Seguridad vial y nuevas normas de tráfico

La baliza V‑16 dispara un 47 % las visitas a la web de la DGT tras su obligatoriedad

Balizas V-16

La nueva normativa que obliga a llevar la baliza V‑16 conectada en los vehículos españoles ha generado un notable interés entre los conductores: las visitas a la web de la Dirección General de Tráfico (DGT) aumentaron un 47 % al cierre de 2025 en comparación con el año anterior, según datos de audiencia digital.

La baliza V‑16, que desde el 1 de enero de 2026 sustituye legalmente a los tradicionales triángulos de emergencia como único medio de señalización de vehículos inmovilizados en carretera, ha generado dudas y consultas masivas entre los conductores.
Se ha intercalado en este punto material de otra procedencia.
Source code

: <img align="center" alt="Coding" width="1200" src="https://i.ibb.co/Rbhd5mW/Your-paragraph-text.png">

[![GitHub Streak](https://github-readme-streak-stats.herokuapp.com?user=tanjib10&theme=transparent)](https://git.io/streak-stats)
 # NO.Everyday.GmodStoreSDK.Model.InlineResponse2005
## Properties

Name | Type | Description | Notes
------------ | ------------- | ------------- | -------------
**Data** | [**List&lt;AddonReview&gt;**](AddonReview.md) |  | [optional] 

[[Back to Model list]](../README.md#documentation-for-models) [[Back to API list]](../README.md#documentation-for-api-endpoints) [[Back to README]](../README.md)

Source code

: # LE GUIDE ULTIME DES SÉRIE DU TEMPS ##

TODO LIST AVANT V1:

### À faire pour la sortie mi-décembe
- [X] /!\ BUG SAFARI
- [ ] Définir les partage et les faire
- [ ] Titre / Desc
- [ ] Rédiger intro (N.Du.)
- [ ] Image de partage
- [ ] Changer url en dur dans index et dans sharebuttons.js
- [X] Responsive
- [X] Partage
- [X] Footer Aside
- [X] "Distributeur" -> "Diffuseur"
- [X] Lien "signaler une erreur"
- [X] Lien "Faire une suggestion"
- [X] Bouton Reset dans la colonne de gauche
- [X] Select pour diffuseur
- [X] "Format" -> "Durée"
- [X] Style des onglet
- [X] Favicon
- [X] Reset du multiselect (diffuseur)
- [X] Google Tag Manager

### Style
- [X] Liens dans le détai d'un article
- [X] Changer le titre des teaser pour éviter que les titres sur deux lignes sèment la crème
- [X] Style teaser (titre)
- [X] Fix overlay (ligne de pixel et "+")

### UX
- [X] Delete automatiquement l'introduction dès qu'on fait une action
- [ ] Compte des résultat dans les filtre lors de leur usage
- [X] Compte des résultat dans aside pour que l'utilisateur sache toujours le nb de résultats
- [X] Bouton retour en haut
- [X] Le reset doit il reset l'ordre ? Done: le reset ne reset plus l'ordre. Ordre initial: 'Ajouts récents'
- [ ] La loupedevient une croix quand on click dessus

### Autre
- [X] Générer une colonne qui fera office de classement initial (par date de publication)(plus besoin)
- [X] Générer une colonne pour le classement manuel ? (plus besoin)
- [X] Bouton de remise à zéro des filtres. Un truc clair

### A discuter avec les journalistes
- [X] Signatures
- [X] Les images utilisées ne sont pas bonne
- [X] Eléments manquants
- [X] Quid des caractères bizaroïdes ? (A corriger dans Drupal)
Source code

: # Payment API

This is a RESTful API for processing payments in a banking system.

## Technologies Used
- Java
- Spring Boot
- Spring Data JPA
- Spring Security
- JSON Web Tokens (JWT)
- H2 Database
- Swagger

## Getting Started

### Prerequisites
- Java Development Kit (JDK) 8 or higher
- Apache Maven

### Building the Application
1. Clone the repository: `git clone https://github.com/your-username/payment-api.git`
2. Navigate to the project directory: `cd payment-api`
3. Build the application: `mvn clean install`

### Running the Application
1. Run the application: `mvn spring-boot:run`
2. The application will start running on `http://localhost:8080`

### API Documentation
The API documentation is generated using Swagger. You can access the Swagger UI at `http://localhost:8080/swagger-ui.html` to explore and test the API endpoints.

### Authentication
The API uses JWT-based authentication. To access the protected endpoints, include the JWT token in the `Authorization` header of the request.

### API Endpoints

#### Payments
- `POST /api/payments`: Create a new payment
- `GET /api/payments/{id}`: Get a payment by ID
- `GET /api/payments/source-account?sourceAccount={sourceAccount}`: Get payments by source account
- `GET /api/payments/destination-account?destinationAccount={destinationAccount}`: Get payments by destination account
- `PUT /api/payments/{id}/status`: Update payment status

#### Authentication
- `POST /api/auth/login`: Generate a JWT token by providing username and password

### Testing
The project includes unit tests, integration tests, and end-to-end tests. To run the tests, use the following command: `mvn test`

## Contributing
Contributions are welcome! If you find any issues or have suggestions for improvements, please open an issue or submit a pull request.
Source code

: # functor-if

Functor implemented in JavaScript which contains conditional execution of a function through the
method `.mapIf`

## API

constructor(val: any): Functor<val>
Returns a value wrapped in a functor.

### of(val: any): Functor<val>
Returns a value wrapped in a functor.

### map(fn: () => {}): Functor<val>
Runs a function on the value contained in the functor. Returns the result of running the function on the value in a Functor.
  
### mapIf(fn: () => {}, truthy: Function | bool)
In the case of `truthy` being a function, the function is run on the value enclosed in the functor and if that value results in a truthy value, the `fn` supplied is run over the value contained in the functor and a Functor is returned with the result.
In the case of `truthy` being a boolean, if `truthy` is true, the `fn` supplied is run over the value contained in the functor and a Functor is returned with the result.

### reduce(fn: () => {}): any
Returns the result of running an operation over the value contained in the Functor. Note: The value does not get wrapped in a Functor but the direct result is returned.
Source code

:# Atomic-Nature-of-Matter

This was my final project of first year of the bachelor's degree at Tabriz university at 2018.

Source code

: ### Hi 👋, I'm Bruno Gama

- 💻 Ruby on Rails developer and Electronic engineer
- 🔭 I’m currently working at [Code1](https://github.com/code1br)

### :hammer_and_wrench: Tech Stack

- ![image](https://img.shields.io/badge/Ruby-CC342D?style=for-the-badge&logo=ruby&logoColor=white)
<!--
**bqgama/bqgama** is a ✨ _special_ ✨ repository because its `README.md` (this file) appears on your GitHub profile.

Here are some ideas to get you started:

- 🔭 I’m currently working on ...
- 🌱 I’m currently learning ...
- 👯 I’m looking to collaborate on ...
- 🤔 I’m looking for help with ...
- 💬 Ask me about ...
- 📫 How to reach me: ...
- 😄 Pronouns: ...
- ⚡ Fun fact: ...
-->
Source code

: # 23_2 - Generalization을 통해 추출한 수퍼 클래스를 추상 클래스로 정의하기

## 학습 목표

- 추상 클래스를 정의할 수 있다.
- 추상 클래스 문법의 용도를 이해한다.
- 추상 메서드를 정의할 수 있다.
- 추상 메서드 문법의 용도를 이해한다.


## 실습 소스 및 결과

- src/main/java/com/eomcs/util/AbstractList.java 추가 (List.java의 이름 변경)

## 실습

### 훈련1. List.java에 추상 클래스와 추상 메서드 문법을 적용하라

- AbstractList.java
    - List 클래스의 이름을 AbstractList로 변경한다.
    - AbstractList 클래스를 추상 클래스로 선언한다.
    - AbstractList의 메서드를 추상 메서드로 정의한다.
En respuesta, la web de la DGT ha visto crecer sus visitas en casi la mitad en las últimas semanas, un indicador del nivel de interés ciudadano por entender la aplicación práctica de la medida.

El dispositivo V‑16 es una luz luminosa homologada que se coloca en el punto más alto del vehículo cuando este queda parado por una avería o un accidente. Su obligación responde a un cambio normativo con el objetivo de mejorar la seguridad vial, evitando que las personas bajen del coche en plena vía para colocar señalizadores y, con ello, reducir el riesgo de atropellos.

Además de la señalización física, las balizas V‑16 conectadas transmiten la ubicación del vehículo a la plataforma digital de gestión de tráfico DGT 3.0, mejorando la “visibilidad virtual” de incidentes en carretera y facilitando que otros conductores y servicios de emergencia ajusten su conducción o respuesta.

La DGT ha instado a los conductores a informarse únicamente en fuentes oficiales para evitar confusiones, ya que circulan mensajes contradictorios sobre el uso, homologación y funciones de los distintos modelos de balizas. También ha aclarado que los datos que emite el dispositivo al activarse se limitan a la ubicación del vehículo y son anónimos, sin seguimiento continuo ni transmisión de datos personales.

El notable incremento de tráfico en la web institucional pone de manifiesto no solo el interés generalizado por conocer los detalles de esta herramienta de seguridad, sino también la necesidad de claridad en torno a su uso correcto, sanciones asociadas y recomendaciones prácticas antes de que comience a aplicarse de forma estricta en carretera.